Administration Guide

Federated Database Query Compiler Phases

This section describes additional query processing phases in a federated database system. It also provides recommendations for improving federated database query performance. Major topics include:

Pushdown Analysis

Pushdown analysis tells the DB2 optimizer if an operation can be performed at a remote data source. An operation can be a function, such as relational operator, system or user functions, or an SQL operator (GROUP BY, ORDER BY, and so on).

Functions that cannot be pushed-down can significantly impact query performance. Consider the effect of forcing a selective predicate to be evaluated locally instead of at the data source. This approach could require DB2 to retrieve the entire table from the remote data source and then filter it locally against the predicate. If your network is constrained--and the table is large--query performance could suffer.

Operators that are not pushed-down can also significantly impact query performance. For example, having a GROUP BY operator aggregate remote data locally could, once again, require DB2 to retrieve the entire table from the remote data source.

As an example, assume that nickname N1 references the data source table EMPLOYEE in a DB2 for OS/390 data source. Further, assume that the table has 10,000 rows, one of the columns contains the last names of employees, and one of the columns contains salaries. Given the statement:

   SELECT LASTNAME, COUNT(*)  FROM N1
      WHERE LASTNAME  > 'B' AND SALARY > 50000
      GROUP BY LASTNAME; 

several possibilities are considered:

In general, the goal is to ensure that functions and operators can be considered for evaluation on data sources by the optimizer.
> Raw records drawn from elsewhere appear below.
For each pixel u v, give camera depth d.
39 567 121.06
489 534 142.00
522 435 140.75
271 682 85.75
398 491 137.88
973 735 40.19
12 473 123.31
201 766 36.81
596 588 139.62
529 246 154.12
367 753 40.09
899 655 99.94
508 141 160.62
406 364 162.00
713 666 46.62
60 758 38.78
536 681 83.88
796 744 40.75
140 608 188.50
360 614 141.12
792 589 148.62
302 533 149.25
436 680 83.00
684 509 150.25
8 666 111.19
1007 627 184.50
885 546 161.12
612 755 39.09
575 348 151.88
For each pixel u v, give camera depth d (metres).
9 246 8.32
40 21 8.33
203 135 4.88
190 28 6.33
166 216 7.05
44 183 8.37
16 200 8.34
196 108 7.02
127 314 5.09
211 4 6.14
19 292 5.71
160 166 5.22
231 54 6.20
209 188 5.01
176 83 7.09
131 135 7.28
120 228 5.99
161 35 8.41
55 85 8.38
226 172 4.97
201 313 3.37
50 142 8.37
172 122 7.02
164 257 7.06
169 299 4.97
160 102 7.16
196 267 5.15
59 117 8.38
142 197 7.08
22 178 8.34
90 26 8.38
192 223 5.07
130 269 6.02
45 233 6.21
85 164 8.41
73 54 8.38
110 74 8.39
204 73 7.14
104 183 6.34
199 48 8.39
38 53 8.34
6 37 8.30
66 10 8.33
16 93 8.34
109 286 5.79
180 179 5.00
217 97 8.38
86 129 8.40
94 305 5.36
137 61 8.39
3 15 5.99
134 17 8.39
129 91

Many factors can affect whether a function or an SQL operator is evaluated at a remote data source. The key factors are discussed in three groups: server characteristics, nickname characteristics, and query characteristics.

Server Characteristics Affecting Pushdown Opportunities

The following sections contain data source-specific factors that can affect pushdown opportunities. In general, these factors exist because DB2 lets you use a rich SQL dialect to submit queries. This dialect may offer more functionality than the SQL dialect supported by a server accessed during a DB2 query. DB2 can compensate for the lack of function at a data server, but doing so may require that the operation take place at DB2.

SQL Capabilities

Each data source supports a variation of the SQL dialect and different levels of functionality. For example, consider the GROUP BY list. Most data sources support the GROUP BY operator; but, some have restrictions on the number of items on the GROUP BY list or restrictions on whether an expression is allowed on the GROUP BY list. If there is a restriction at the remote data source, DB2 might have to perform the GROUP BY operation locally.

SQL Restrictions

Each data source can have different SQL restrictions. For example, some data sources require parameter markers to bind in values to remote SQL statements. Therefore, parameter marker restrictions must be checked to ensure that each data source can support such a bind mechanism. If DB2 cannot determine a good method to bind in a value for a function, this function must be evaluated locally.

SQL Limits

DB2 might allow the use of larger integers than its remote data sources; however, limit-exceeding values cannot be embedded in statements sent to data sources. Therefore, the function or operator that operates on this constant must be evaluated locally.

Server Specifics

Several factors fall into this category. One example is sorting NULL values (highest, lowest, or depending on the ordering). For example, if the NULL value is sorted at a data source differently from DB2, ORDER BY operations on a nullable expression cannot be remotely evaluated.

Collating Sequence

Configuring a federated database to use the same collating sequence that a data source uses and then setting the collating_sequence server option to 'Y' allows the optimizer to consider "pushing-down" character range comparison predicates.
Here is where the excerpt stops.